Ausgangstext.
........

Ein unwürdiger EU-Beitrittskandidat
Der politische Analyst Ekrem Eddy Güzeldere sieht für die Türkei vor dem Hintergrund von gesellschaftlichen Spannungen, Youtube-Affäre und Korruptionsvorwürfen gegen Ministerpräsident Erdogan keinen Platz in der Europäischen Union.
Jörg Degenhardt: Gar keine Frage, er hat dem Land seinen Stempel aufgedrückt. Wirtschaftswachstum, EU-Kandidatur, Aufstieg zur Regionalmacht im Nahen Osten, das sind vielleicht die wichtigsten Stichworte. Erdogan hat der Türkei in den elf Jahren seiner bisherigen Amtszeit gewissermaßen ein neues Gesicht gegeben. Dafür lieben ihn seine Anhänger. Die Opposition nennt ihn einen Diktator. Sie verweist auf Korruption und Vetternwirtschaft, auf die Einschränkung der Meinungsfreiheit. Auch nur einige Stichworte. Gestern gab es zwar nur Kommunalwahlen im Land, aber die knapp 53 Millionen Wahlberechtigten, sie haben wohl auch über Erdogan geurteilt. Wie, das ist inzwischen bekannt: 45 Prozent für seine AKP. Am Telefon begrüße ich Ekrem Eddy Güzeldere, Politologe und Analyst einer internationalen Denkfabrik in Istanbul, der Europäischen Stabilitätsinitiative. Guten Morgen!
Ekrem Eddy Güzeldere: Guten Morgen!

........

Zeilen des Datensatzes.
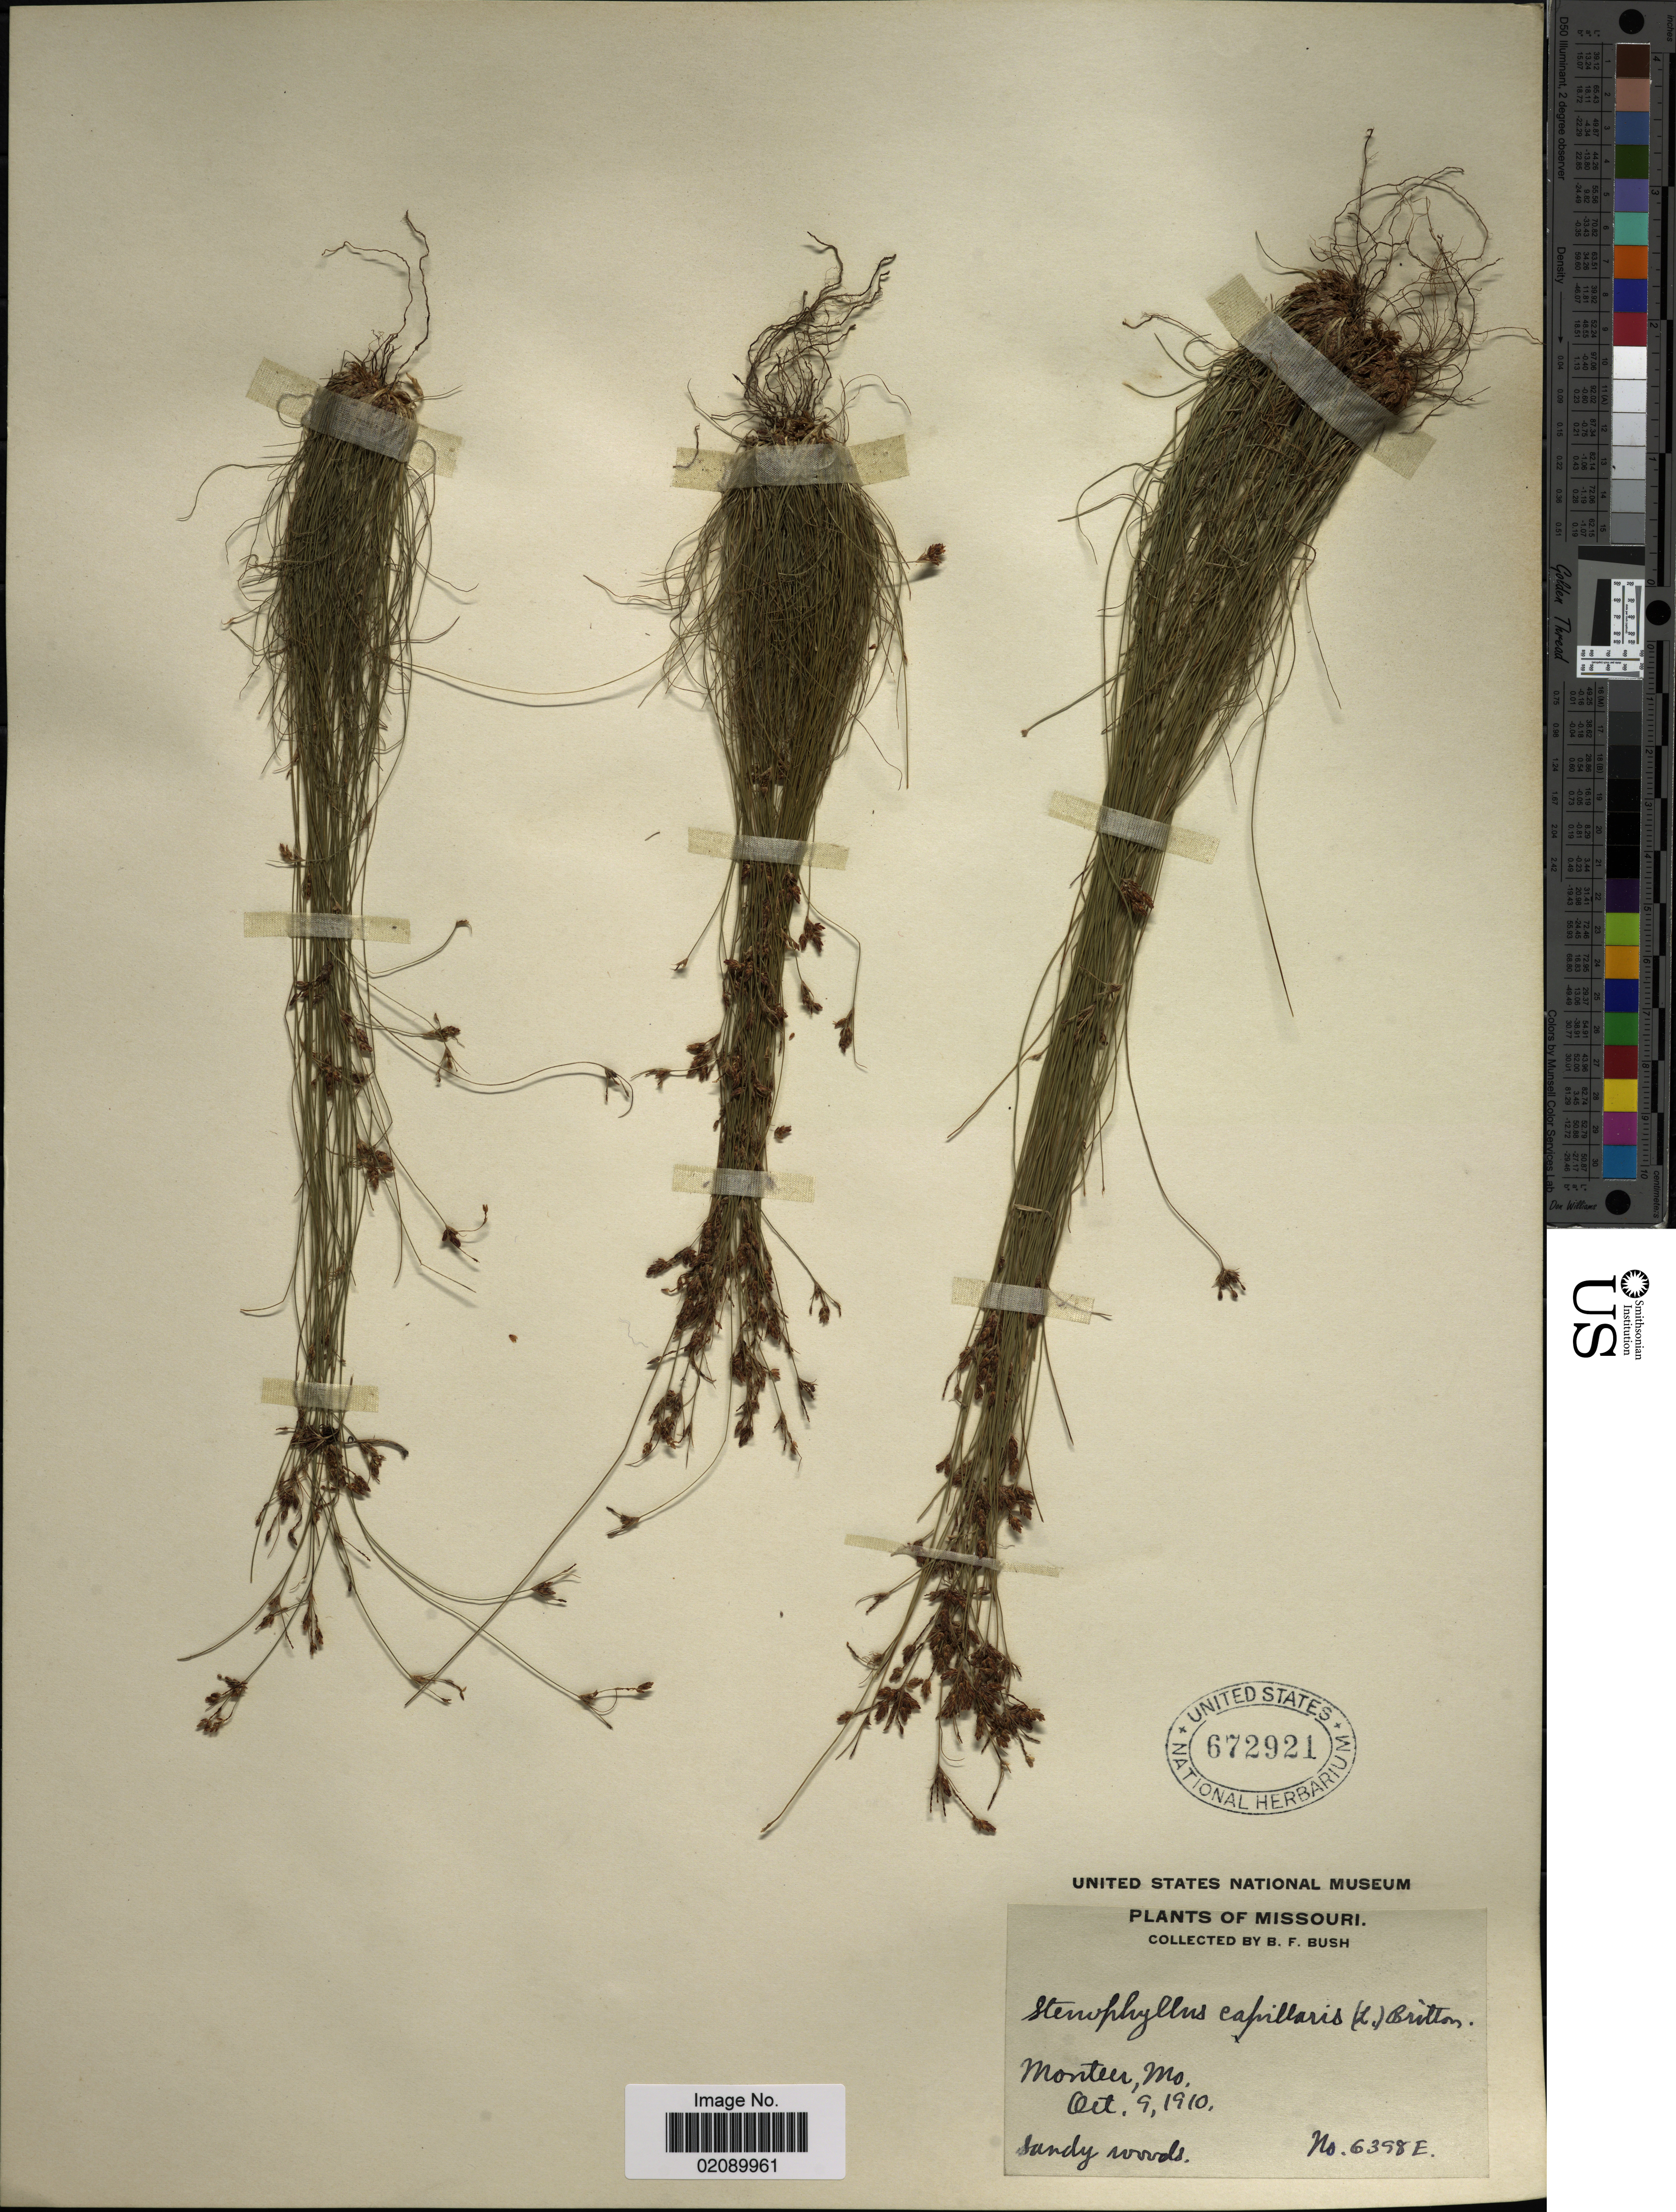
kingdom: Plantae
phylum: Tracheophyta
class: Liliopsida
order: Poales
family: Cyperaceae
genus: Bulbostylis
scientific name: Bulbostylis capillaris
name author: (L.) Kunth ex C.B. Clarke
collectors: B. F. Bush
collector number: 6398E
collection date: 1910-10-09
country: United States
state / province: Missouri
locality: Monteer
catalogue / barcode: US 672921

........

Ihre Aufgabe. Erläutern Sie in ein bis drei Sätzen, wofür Erdogans Anhänger ihn laut Jörg Degenhardt im Ausgangstext lieben.

Gelöste Aufgabe. Sie lieben ihn dafür, dass er der Türkei in den elf Jahren seiner bisherigen Amtszeit gewissermaßen ein neues Gesicht gegeben hat. Als wichtigste Stichworte dazu nennt Degenhardt Wirtschaftswachstum, EU-Kandidatur und den Aufstieg zur Regionalmacht im Nahen Osten.